(Beginning of DOCUMENT SEGMENT)

Microvascular resuscitation as a therapeutic goal in severe sepsis

Abstract

Sepsis causes microvascular dysfunction. Increased heterogeneity of capillary blood flow results in local tissue hypoxia, which can cause local tissue inflammation, impaired oxygen extraction, and, ultimately, organ dysfunction. Microvascular dysfunction is clinically relevant because it is a marker for mortality: it improves rapidly in survivors of sepsis but fails to improve in nonsurvivors. This, along with the fact that resuscitation of mean arterial pressure and cardiac output alone fails to improve microvascular function, means that microvascular resuscitation is therefore a therapeutic goal. In animal studies of sepsis, volume resuscitation improves microvascular permeability and tissue oxygenation, and leads to improved organ function, including a reduction in myocardial dysfunction. Microvascular resuscitation strategies include hemodynamic resuscitation using the linked combination of volume resuscitation, judicious vasopressor use, and inotropes and vasodilators. Alternative vasoactive agents, such as vasopressin, may improve microcirculatory function to a greater degree than conventional vasopressors. Successful modulation of inflammation has a positive impact on endothelial function. Finally, targeted treatment of the endothelium, using activated protein C, also improves microvascular function and ultimately increases survival. Thus, attention must be paid to the microcirculation in patients with sepsis, and therapeutic strategies should be employed to resuscitate the microcirculation in order to avoid organ dysfunction and to reduce mortality.

(End of DOCUMENT SEGMENT)
(Beginning of GIVEN RECORDS)

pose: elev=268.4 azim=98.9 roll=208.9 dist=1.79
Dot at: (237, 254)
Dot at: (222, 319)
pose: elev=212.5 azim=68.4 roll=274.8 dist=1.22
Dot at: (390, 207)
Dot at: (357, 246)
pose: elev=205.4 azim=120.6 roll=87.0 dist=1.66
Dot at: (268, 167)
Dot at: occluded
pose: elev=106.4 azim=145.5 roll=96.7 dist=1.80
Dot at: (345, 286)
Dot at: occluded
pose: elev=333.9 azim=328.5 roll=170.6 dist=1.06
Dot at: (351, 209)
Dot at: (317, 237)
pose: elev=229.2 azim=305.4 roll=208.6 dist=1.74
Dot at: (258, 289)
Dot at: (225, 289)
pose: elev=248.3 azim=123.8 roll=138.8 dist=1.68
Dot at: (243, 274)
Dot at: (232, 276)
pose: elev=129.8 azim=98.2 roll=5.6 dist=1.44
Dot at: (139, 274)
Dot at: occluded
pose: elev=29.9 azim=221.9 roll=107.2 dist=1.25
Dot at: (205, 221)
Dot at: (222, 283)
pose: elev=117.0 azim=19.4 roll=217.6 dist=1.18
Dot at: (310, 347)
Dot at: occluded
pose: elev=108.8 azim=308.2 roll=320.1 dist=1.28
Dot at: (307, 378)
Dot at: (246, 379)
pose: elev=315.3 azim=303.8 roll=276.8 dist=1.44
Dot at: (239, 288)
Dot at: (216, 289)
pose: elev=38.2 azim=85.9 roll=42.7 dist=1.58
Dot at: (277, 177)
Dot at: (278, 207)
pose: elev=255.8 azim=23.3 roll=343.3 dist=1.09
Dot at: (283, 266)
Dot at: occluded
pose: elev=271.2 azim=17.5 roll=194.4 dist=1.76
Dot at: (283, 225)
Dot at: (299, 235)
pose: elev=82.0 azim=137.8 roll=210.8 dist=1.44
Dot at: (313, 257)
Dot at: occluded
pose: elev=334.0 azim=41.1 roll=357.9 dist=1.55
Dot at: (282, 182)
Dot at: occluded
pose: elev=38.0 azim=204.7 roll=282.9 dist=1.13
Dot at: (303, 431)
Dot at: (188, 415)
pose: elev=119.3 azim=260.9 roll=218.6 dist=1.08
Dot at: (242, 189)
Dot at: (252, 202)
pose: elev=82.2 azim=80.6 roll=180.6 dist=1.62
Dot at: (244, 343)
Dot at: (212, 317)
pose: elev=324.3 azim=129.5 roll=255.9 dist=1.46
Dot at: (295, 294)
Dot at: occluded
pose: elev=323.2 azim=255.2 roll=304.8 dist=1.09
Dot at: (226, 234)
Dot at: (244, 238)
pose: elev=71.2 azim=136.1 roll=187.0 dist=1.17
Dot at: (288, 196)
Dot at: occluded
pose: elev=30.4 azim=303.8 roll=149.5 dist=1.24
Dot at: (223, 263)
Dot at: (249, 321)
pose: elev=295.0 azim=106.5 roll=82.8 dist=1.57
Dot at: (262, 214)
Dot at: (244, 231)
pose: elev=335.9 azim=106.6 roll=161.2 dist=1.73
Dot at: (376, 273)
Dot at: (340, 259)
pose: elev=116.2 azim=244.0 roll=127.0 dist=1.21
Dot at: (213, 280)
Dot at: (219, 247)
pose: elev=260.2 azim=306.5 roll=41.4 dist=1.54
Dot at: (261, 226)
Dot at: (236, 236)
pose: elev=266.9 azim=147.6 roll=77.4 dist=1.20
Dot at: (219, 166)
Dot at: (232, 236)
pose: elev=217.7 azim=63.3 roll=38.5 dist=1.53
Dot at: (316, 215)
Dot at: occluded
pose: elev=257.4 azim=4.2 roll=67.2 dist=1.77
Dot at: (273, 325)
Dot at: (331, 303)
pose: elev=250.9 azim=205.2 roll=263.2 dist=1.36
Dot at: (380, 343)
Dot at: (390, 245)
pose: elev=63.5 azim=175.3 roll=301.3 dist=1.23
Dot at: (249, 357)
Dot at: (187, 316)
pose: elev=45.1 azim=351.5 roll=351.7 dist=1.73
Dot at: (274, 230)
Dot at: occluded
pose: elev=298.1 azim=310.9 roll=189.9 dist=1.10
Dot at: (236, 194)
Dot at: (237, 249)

(End of GIVEN RECORDS)

WORK TASK 1
In the abstract on microvascular resuscitation in sepsis, what happens to microvascular dysfunction in nonsurvivors?
WORK TASK 2
Extend the abstract on microvascular resuscitation in sepsis beyond its final sentence.

EXERCISE RESULT 1
It fails to improve.

EXERCISE RESULT 2
Figure 1

Multiphoton images of CD1 mouse hind-limb extensor digitorum longus (EDL) skeletal muscle microcirculation. After blunt dissection of the EDL, mice were injected with fluorescent nanoparticles via the tail vein. Images were acquired by exciting tissue at 900 nm using a titanium sapphire laser and collecting the fluorescent signal using a Leica SP2 microscope (Lecia, Richmond Hill, Ontario, Canada). Images were pseudo colored for depth: brown represents the surface, green 75 μm depth and blue 150 μm depth. (a) The normal homogeneous appearance in control mice is disrupted (b) in mice 5 hours after endotoxin-treatment. Solid lines indicate perfused capillaries, whereas broken lines indicate stopped capillary flow.